Brano scelto ->
╔══

Verso la fine del Medioevo, secondo le teorie medico-alimentari del celebre Arnaud de Villeneuve, vengono attribuiti, ad alcuni frutti in particolare, eccezionali poteri; le mandorle, per esempio, sarebbero state afrodisiache, come del resto il torrone di pinoli (pignolat) e le paste di frutta. Le mandorle erano anche consigliate nella “dieta bianca” di derivazione galenica, che pareva combattere i problemi della bile nera, con il biancomangiare (pietanza a base di pollo, mandorle e latte) e altre preparazioni dal colore naturalmente bianco.
Come abbiamo accennato, cucina e medicina erano strettamente legate: una corretta alimentazione manteneva il giusto equilibrio degli umori del corpo, quindi salvaguardava la salute. Esistevano regole igieniche che guidavano anche la sequenza delle portate di un pranzo: il Platina ha dedicato a questo argomento un intero capitolo del suo trattato. All’inizio del pranzo suggerisce mele acerbe, pere e more, oppure arance e limoni, ma anche insalate di frutta e verdura condite con aceto o limone, per stimolare l’appetito. Le insalate d’apertura saranno poi soggetto di lunghe disquisizioni, e nel 1627 Salvatore Massonio (1627) dedicherà loro addirittura un libro (l’Archidipno) in cui, tra l’altro, enuncerà questa definizione: “... ben sovente si mescolano le radici con le frondi, con i fiori, e con i frutti, e questi con i germogli, e tutte queste han nome di vere insalate”. Continuando con il pranzo, la “terza portata”, come il Platina chiama quella di chiusura, aveva il compito di “sigillare” lo stomaco: la frutta di solito svolgeva questa funzione. Si doveva scegliere, secondo la stagione, tra mele cotogne, melograni, pistacchi, castagne, ma anche mandorle, nocciole e noci erano astringenti, quindi adatte allo scopo.

╚══

Domande ->
A. Nel brano scelto, qual è il titolo del libro che Salvatore Massonio dedicò alle insalate d'apertura?
B. Prosegui il brano sulla frutta nella cucina e nella medicina del Medioevo dal punto in cui si ferma.

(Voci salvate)

╔══

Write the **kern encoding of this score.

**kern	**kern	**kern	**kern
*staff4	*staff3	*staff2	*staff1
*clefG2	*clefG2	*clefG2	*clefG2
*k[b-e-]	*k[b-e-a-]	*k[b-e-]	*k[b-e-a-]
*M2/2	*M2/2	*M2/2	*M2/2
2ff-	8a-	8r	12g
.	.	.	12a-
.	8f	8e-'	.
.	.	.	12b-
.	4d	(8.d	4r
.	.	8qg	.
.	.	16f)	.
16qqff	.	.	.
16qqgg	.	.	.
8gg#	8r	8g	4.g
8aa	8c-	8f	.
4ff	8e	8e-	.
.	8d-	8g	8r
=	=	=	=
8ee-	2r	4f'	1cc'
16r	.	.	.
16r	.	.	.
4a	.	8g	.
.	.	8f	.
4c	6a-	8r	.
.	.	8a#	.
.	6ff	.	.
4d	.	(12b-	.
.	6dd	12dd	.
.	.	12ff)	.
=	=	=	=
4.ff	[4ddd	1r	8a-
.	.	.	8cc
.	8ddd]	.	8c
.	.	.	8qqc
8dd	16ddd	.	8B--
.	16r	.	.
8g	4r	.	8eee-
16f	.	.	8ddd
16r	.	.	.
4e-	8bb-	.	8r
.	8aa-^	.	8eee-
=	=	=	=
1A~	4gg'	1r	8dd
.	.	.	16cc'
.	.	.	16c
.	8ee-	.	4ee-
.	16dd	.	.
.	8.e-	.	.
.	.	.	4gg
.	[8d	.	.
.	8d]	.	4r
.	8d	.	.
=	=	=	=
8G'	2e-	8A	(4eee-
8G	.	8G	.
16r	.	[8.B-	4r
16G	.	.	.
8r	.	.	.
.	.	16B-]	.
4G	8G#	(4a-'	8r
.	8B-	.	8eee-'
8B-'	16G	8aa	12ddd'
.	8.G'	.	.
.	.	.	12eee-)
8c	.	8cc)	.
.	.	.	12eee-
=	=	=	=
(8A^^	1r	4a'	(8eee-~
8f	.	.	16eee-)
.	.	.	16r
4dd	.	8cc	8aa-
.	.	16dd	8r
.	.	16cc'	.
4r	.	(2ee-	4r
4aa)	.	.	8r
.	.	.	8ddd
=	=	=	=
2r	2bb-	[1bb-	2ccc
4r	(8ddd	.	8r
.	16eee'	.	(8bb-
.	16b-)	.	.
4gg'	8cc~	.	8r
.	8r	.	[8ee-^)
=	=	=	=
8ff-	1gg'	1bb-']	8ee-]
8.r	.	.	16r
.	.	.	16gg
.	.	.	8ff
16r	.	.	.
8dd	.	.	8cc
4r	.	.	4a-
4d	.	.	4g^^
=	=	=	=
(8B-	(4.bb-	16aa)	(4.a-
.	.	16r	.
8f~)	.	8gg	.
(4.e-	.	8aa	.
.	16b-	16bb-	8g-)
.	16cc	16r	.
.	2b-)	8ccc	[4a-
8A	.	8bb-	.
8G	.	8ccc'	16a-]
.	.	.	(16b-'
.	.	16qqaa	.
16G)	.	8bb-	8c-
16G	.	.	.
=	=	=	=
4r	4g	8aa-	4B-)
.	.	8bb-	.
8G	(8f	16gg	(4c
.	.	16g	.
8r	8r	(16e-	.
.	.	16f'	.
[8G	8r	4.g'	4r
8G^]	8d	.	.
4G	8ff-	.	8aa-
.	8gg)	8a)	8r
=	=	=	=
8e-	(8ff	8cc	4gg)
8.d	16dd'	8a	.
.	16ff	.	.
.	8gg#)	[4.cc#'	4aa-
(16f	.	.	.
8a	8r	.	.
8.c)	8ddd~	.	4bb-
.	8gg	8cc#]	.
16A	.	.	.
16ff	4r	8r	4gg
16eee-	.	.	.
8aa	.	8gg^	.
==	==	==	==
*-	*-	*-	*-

╚══

Risposte ->
A. L'Archidipno.

B.
Nel Cinquecento si diffonde in Italia l’abitudine di servire a inizio pasto preparazioni dolci, soprattutto a base di frutta. Bartolomeo Scappi, nel suo banchetto in onore dell’imperatore Carlo v, fa precedere i tre “servizi di cucina” da un “servizio di credenza” a base di biscotti pisani e romaneschi, morselletti di marzapane, mostaccioli napoletani, zucchero e latte di pinoli e, nel “secondo servizio di credenza”, frutta, dolci, geli e confetti. Nel 1555 un certo Michel de Nostre-Dame, il famoso Nostradamus, pubblica un trattato sull’arte di produrre le marmellate. Grande profeta e autore di talento, era quanto di meglio Caterina de’ Medici si potesse augurare, dato che le due grandi passioni di questa sovrana erano i maghi e le confetture. Nel suo ricettario adatta con abilità alcune preparazioni orientali ai gusti francesi, come nel caso della gelatina di ciliegie selvatiche e della marmellata di zenzero verde.
A partire dal xvii secolo il numero delle confetture allo zucchero non farà che aumentare, e compariranno le acque distillate, le bibite alla frutta, i gelati e, con loro, anche i libri di ricette detti livres d’office, in cui appariranno illustrazioni di dessert dalle forme e dimensioni veramente spettacolari.
La fantasia dei pasticcieri, ridimensionata alle esigenze più moderne, è andata via via creando nuove preparazioni, senza tuttavia perdere di vista quei dolci che la tradizione ha portato fino a noi.